-- PASSAGE TO READ --
* * * *

The **output layer** is the final layer in a neural network. Its main purpose is to produce the network’s prediction or result, based on the information processed by the previous layers (input and hidden layers).

### Key Points:
* **Final Stage:** It takes the outputs from the last hidden layer, processes them (using weights, biases, and an activation function), and produces the final result.
* **Shape:** The number of neurons in the output layer depends on the kind of problem:
    - **Regression:** 1 neuron (for a single predicted value, e.g., house price).
    - **Binary Classification:** 1 neuron (outputting a value between 0 and 1, e.g., probability of “yes” or “no”).
    - **Multi-class Classification:** 1 neuron per class (e.g., for 3 classes, 3 neurons).
* **Activation Function:** The output layer often uses a special activation function to shape the results:
    - **Regression:** Linear (no activation or just return the value).

* * * *

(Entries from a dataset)
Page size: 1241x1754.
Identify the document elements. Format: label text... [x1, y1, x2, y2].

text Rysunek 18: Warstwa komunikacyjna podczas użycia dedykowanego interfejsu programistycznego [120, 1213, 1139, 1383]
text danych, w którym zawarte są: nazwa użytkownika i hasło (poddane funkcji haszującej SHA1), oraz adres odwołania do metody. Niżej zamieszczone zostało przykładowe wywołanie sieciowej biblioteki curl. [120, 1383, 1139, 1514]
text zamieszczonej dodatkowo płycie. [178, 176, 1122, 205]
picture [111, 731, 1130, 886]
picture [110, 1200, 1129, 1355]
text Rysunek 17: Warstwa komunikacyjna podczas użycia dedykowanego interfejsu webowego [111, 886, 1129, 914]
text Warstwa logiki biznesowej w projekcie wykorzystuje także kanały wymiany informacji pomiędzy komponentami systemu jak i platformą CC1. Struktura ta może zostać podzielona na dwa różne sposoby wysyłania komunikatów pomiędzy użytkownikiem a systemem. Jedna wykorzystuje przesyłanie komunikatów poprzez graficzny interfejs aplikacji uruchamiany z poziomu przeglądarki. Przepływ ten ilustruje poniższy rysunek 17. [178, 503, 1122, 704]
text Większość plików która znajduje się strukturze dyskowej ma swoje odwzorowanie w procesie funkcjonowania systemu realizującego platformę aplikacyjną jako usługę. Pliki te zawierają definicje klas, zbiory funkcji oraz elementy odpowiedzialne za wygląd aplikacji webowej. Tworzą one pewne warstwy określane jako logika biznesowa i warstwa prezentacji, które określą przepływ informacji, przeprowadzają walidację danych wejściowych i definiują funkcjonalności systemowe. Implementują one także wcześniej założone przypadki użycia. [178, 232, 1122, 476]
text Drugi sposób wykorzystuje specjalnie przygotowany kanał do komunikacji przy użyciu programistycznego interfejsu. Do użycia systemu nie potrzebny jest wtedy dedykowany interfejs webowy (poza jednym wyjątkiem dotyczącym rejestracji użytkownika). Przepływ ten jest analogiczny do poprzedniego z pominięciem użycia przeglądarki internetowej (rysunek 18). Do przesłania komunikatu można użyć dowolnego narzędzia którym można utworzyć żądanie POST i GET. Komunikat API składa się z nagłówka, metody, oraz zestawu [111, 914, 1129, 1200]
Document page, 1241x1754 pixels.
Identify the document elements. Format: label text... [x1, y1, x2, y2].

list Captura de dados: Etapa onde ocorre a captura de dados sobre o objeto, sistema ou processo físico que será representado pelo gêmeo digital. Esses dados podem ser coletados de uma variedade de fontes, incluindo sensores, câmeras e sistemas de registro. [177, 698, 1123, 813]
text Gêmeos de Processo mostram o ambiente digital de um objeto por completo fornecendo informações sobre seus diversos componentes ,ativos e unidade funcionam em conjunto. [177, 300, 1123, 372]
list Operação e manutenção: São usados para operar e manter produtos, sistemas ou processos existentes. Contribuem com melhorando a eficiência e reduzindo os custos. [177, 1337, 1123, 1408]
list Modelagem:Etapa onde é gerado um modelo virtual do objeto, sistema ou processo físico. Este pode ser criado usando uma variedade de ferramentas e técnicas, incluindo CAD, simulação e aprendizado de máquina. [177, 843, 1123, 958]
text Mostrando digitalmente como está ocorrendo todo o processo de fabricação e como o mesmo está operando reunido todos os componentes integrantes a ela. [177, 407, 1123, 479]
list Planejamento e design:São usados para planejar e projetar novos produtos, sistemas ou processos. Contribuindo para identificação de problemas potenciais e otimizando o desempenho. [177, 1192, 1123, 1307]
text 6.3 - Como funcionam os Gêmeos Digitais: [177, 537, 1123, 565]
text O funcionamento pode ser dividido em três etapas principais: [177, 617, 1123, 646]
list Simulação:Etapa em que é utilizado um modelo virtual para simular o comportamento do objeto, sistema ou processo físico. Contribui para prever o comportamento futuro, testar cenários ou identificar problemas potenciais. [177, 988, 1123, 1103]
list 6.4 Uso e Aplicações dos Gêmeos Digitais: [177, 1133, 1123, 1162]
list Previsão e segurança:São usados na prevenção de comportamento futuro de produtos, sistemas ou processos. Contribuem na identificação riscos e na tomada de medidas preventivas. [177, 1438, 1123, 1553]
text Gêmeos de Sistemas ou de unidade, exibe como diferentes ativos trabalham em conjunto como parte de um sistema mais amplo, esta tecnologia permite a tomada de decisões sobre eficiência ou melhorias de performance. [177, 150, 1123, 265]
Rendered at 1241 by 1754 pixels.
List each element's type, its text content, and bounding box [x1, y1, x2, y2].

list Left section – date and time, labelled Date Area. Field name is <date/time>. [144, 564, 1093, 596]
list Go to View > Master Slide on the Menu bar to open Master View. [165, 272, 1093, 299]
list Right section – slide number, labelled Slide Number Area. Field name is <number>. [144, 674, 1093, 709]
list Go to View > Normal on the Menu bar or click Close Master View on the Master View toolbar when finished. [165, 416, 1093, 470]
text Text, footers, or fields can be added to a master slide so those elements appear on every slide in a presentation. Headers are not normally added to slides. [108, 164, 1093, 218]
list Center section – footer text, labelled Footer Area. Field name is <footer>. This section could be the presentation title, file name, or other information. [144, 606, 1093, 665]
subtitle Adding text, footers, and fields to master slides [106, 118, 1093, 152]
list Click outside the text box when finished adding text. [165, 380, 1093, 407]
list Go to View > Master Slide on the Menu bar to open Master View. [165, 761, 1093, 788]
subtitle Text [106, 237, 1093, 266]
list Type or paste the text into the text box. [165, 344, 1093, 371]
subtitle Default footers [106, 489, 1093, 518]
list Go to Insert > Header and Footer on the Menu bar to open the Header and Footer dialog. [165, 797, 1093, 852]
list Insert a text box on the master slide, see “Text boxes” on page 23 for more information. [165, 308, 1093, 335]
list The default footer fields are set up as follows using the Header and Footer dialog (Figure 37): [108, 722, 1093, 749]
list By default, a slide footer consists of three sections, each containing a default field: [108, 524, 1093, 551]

* * * *

-- JOBS --
1: Restate the passage on the output layer from "- **Binary Classification:**" to "return the value).", swapping "Binary Classification" for "Two-class Classification".
2: Output the dataset rows from the line with "list Left section" to the line with "list Go to Insert" as a JSON list of strings, one string per line and blank lines omitted.

-- EXERCISE RESULTS --
1:
- **Two-class Classification:** 1 neuron (outputting a value between 0 and 1, e.g., probability of “yes” or “no”).
    - **Multi-class Classification:** 1 neuron per class (e.g., for 3 classes, 3 neurons).
* **Activation Function:** The output layer often uses a special activation function to shape the results:
    - **Regression:** Linear (no activation or just return the value).

2:
[
  "list Left section – date and time, labelled Date Area. Field name is <date/time>. [144, 564, 1093, 596]",
  "list Go to View > Master Slide on the Menu bar to open Master View. [165, 272, 1093, 299]",
  "list Right section – slide number, labelled Slide Number Area. Field name is <number>. [144, 674, 1093, 709]",
  "list Go to View > Normal on the Menu bar or click Close Master View on the Master View toolbar when finished. [165, 416, 1093, 470]",
  "text Text, footers, or fields can be added to a master slide so those elements appear on every slide in a presentation. Headers are not normally added to slides. [108, 164, 1093, 218]",
  "list Center section – footer text, labelled Footer Area. Field name is <footer>. This section could be the presentation title, file name, or other information. [144, 606, 1093, 665]",
  "subtitle Adding text, footers, and fields to master slides [106, 118, 1093, 152]",
  "list Click outside the text box when finished adding text. [165, 380, 1093, 407]",
  "list Go to View > Master Slide on the Menu bar to open Master View. [165, 761, 1093, 788]",
  "subtitle Text [106, 237, 1093, 266]",
  "list Type or paste the text into the text box. [165, 344, 1093, 371]",
  "subtitle Default footers [106, 489, 1093, 518]",
  "list Go to Insert > Header and Footer on the Menu bar to open the Header and Footer dialog. [165, 797, 1093, 852]"
]